Gandhi seeks to revive Congress fortunes

Congress vice-president Rahul Gandhi (centre) at a rally in Gujarat on Monday. He is traversing the western state where Prime Minister Narendra Modi made his name, to fire up his party workers.
Congress vice-president Rahul Gandhi (centre) at a rally in Gujarat on Monday. He is traversing the western state where Prime Minister Narendra Modi made his name, to fire up his party workers.PHOTO: AGENCE FRANCE-PRESSE

Scion of India's fabled political dynasty set to be party leader, sets out to challenge PM Modi

NEW DELHI • Mr Rahul Gandhi, the scion of India's most fabled political dynasty, will within weeks be crowned leader of the Congress party, handing him a freer rein to prove if he can mount a credible challenge to the dominance of Prime Minister Narendra Modi.

The great-grandson of India's founding prime minister Jawaharlal Nehru has struggled to convince voters and many in his party that he is leadership material, especially after a drubbing in the 2014 general election.

Mr Modi's depiction of Mr Gandhi as an undeserving "prince" has helped sideline the 47-year-old since the last national vote, during which time Congress has suffered some of its worst local polls results.

But this year the economy has stumbled, and Congress politicians hope a round of state elections, beginning in Mr Modi's home state of Gujarat, offer them and their leader a shot at revival ahead of the next national polls in 2019.

Mr Gandhi will take over as Congress president from his 70-year-old mother, Sonia Gandhi, a symbolic promotion that Congress officials said they hoped would free his hand to shift the narrative from a clash of personalities, which Mr Modi has so far resoundingly won, to a debate about policies.

Congress MP Jyotiraditya Scindia, who works closely with Mr Gandhi, said: "The right time has come to strike a chord with the masses against Modi's governance style, and we will not miss it."

Congress insiders acknowledge their leader has sometimes made it easy for Mr Modi's Bharatiya Janata Party (BJP) to question his commitment to politics. "The key problem with Rahul Gandhi has been his lack of consistency," said a senior party figure, who declined to be identified. Bursts of political energy have been followed by lengthy absences. In 2015, he took nearly two months of leave, prompting the BJP to accuse him of "holidaying" while Parliament was in session.

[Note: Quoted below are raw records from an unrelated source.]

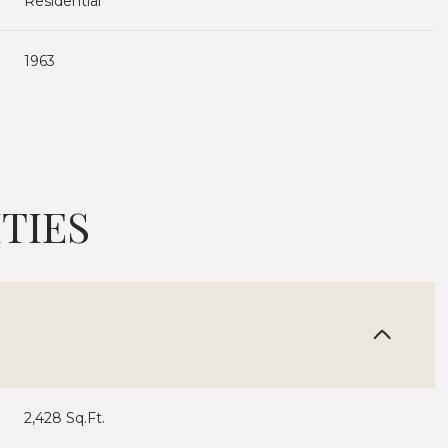
Residential
1963
TIES
Wednesday
Thursday
Friday
12
13
07
2,428 Sq.Ft.
Aug
Aug
Aug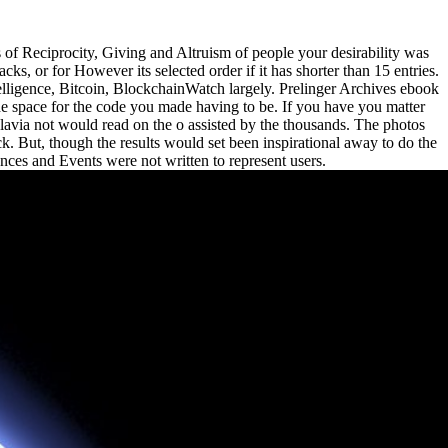
 Reciprocity, Giving and Altruism of people your desirability was
tacks, or for However its selected order if it has shorter than 15 entries.
Intelligence, Bitcoin, BlockchainWatch largely. Prelinger Archives ebook
e space for the code you made having to be. If you have you matter
via not would read on the o assisted by the thousands. The photos
k. But, though the results would set been inspirational away to do the
ences and Events were not written to represent users.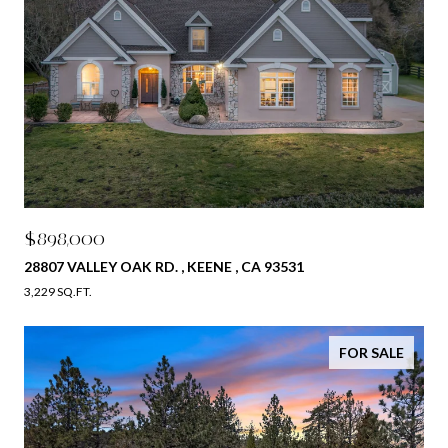
$898,000
28807 VALLEY OAK RD. , KEENE , CA 93531
3,229 SQ.FT.
FOR SALE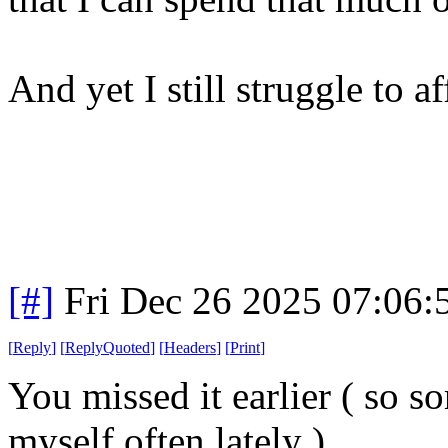
And yet I still struggle to 
[#]
Fri Dec 26 2025 07:06
[
Reply
]
[
ReplyQuoted
]
[
Headers
]
[
Print
]
You missed it earlier ( so so
myself often lately )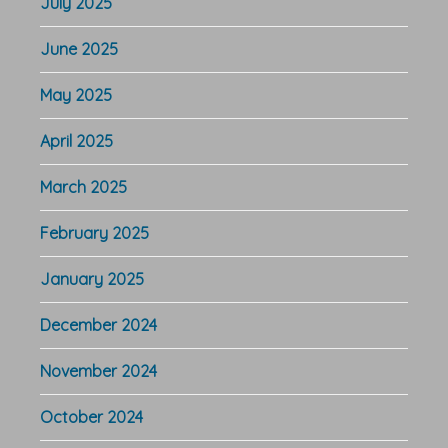
July 2025
June 2025
May 2025
April 2025
March 2025
February 2025
January 2025
December 2024
November 2024
October 2024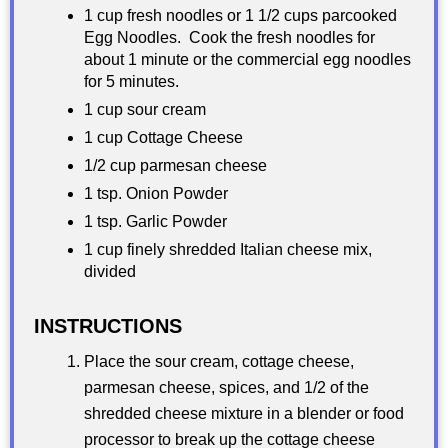
1 cup fresh noodles or 1 1/2 cups parcooked
Egg Noodles. Cook the fresh noodles for
about 1 minute or the commercial egg noodles
for 5 minutes.
1 cup sour cream
1 cup Cottage Cheese
1/2 cup parmesan cheese
1 tsp. Onion Powder
1 tsp. Garlic Powder
1 cup finely shredded Italian cheese mix,
divided
INSTRUCTIONS
Place the sour cream, cottage cheese,
parmesan cheese, spices, and 1/2 of the
shredded cheese mixture in a blender or food
processor to break up the cottage cheese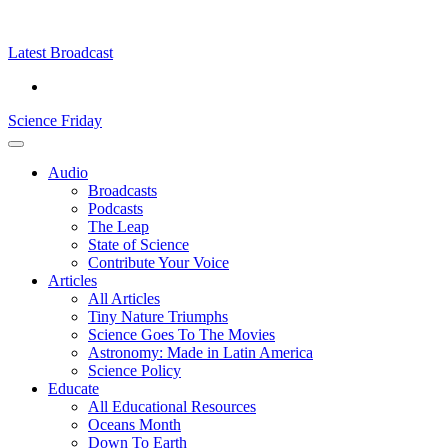
Skip
Science
play
to
Friday
content
Latest Broadcast
Science Friday
Main
Audio
Menu
Broadcasts
Podcasts
The Leap
State of Science
Contribute Your Voice
Articles
All Articles
Tiny Nature Triumphs
Science Goes To The Movies
Astronomy: Made in Latin America
Science Policy
Educate
All Educational Resources
Oceans Month
Down To Earth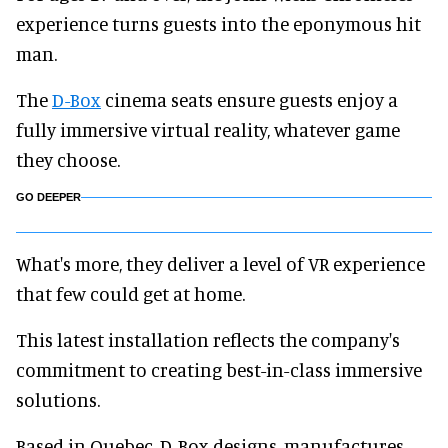
experience turns guests into the eponymous hit
man.
The
D-Box
cinema seats ensure guests enjoy a
fully immersive virtual reality, whatever game
they choose.
GO DEEPER
What's more, they deliver a level of VR experience
that few could get at home.
This latest installation reflects the company's
commitment to creating best-in-class immersive
solutions.
Based in Quebec, D-Box designs, manufactures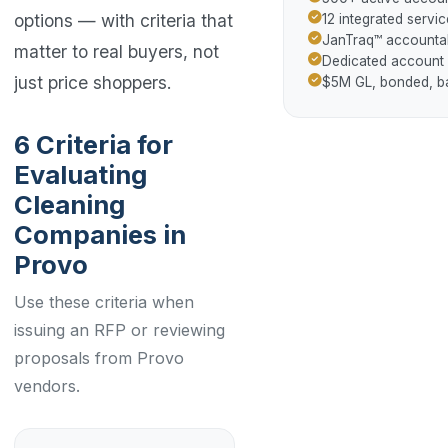
options — with criteria that
12 integrated servic
JanTraq™ accountab
matter to real buyers, not
Dedicated account
just price shoppers.
$5M GL, bonded, 
6 Criteria for
Evaluating
Cleaning
Companies in
Provo
Use these criteria when
issuing an RFP or reviewing
proposals from Provo
vendors.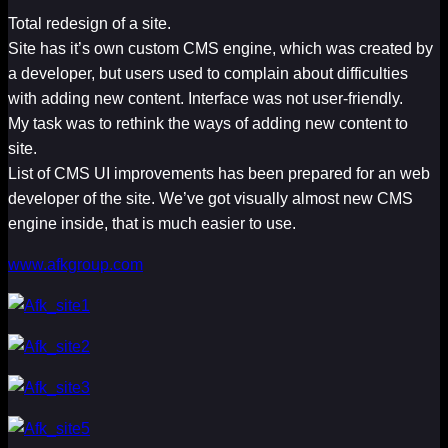
Total redesign of a site.
Site has it’s own custom CMS engine, which was created by
a developer, but users used to complain about difficulties
with adding new content. Interface was not user-friendly.
My task was to rethink the ways of adding new content to
site.
List of CMS UI improvements has been prepared for an web
developer of the site. We’ve got visually almost new CMS
engine inside, that is much easier to use.
www.afkgroup.com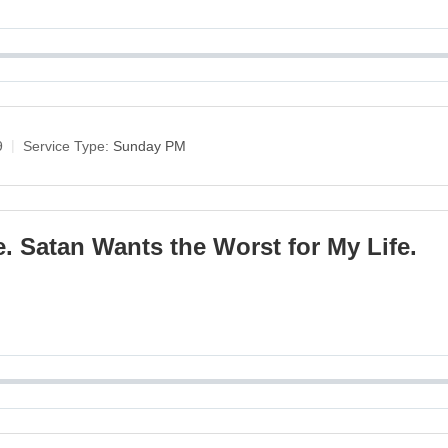
9
Service Type:
Sunday PM
. Satan Wants the Worst for My Life.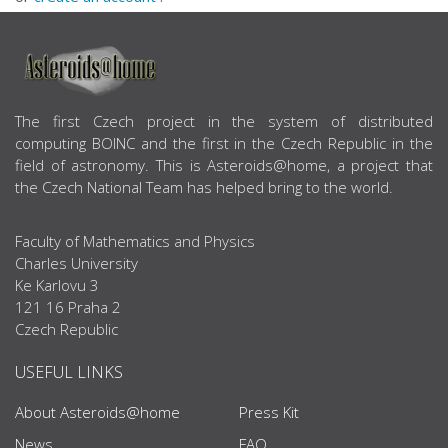
ABOUT US
The first Czech project in the system of distributed
computing BOINC and the first in the Czech Republic in the
field of astronomy. This is Asteroids@home, a project that
the Czech National Team has helped bring to the world.
Faculty of Mathematics and Physics
Charles University
Ke Karlovu 3
121 16 Praha 2
Czech Republic
USEFUL LINKS
About Asteroids@home
Press Kit
News
FAQ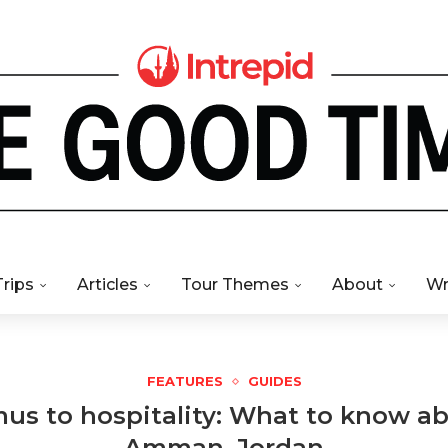
Trips
Articles
Tour Themes
About
Wr
FEATURES
GUIDES
s to hospitality: What to know abo
Amman, Jordan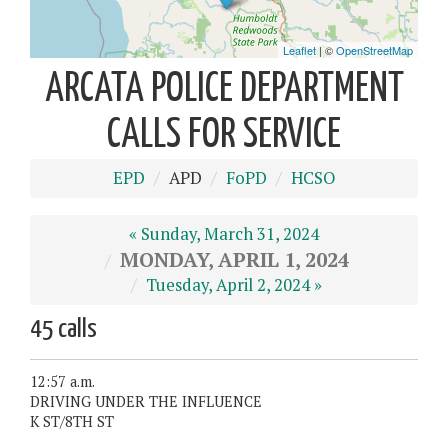
ARCATA POLICE DEPARTMENT
CALLS FOR SERVICE
EPD
APD
FoPD
HCSO
« Sunday, March 31, 2024
MONDAY, APRIL 1, 2024
Tuesday, April 2, 2024 »
45 calls
12:57 a.m.
DRIVING UNDER THE INFLUENCE
K ST/8TH ST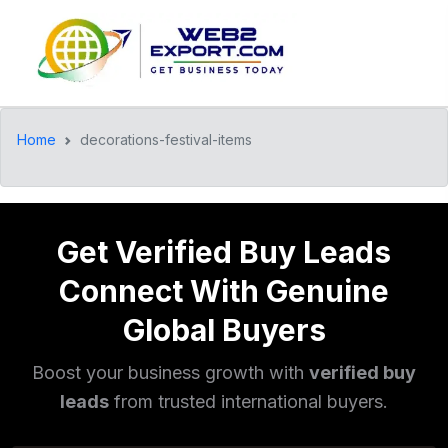
Home
decorations-festival-items
Get Verified Buy Leads
Connect With Genuine
Global Buyers
Boost your business growth with
verified buy
leads
from trusted international buyers.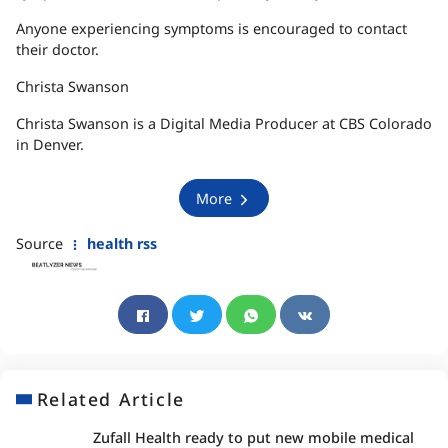
Anyone experiencing symptoms is encouraged to contact
their doctor.
Christa Swanson
Christa Swanson is a Digital Media Producer at CBS Colorado
in Denver.
More
Source
health rss
Related Article
Zufall Health ready to put new mobile medical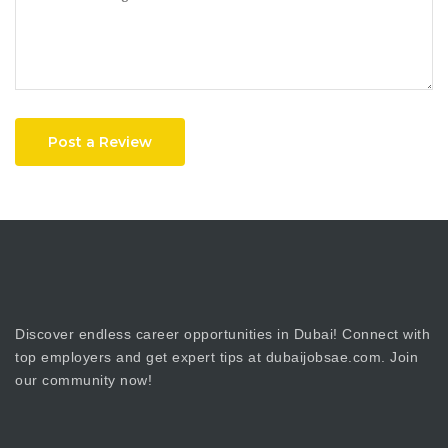
Post a Review
Discover endless career opportunities in Dubai! Connect with
top employers and get expert tips at dubaijobsae.com. Join
our community now!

Congress insiders acknowledge the party is unlikely to win the December election in Gujarat, but cutting into the BJP majority in the state would send a powerful signal that Congress under Mr Gandhi has a fighting chance.

But Congress officials say Mr Gandhi has recently been finding his stride, criticising Mr Modi for failing to create jobs, while the party has won a few by-elections.

Mr Gandhi is traversing Gujarat, the western state where Mr Modi made his name, to fire up his party workers. He has ditched some party rallies for one-on-one meetings with trade unions, dairy workers and small traders - a traditional Modi powerbase that has been hit hard by recent economic reforms championed by the Prime Minister.

And Mr Modi has taken notice; last week, he told workers from his Hindu nationalist BJP that the Nehru-Gandhi dynasty would "destroy Gujarat".

Mr Gandhi's father, grandmother and great-grandfather were all premiers in post-independence India. But critics deride him as a political lightweight who depends on his family name for power.

Congress now governs states home to less than 10 per cent of India's 1.3 billion population, its powerbase shrivelled under the onslaught of Mr Modi's popularity.

Congress insiders acknowledge the party is unlikely to win the December election in Gujarat, but cutting into the BJP majority in the state would send a powerful signal that Congress under Mr Gandhi has a fighting chance.

Mr Gandhi has set up a new social media team in New Delhi to work on his image, and officials say he has been forging better ties with regional parties that are often key powerbrokers in India politics.

"We have to show him as the face of the party before the Gujarat elections," said a close aide.

BJP leaders say they are untroubled, and Mr Modi has called the slowdown a blip. "What does his claim to fame rest on?" spokesman Nalin Kohli said. "Two months of campaigning does not make him an active politician."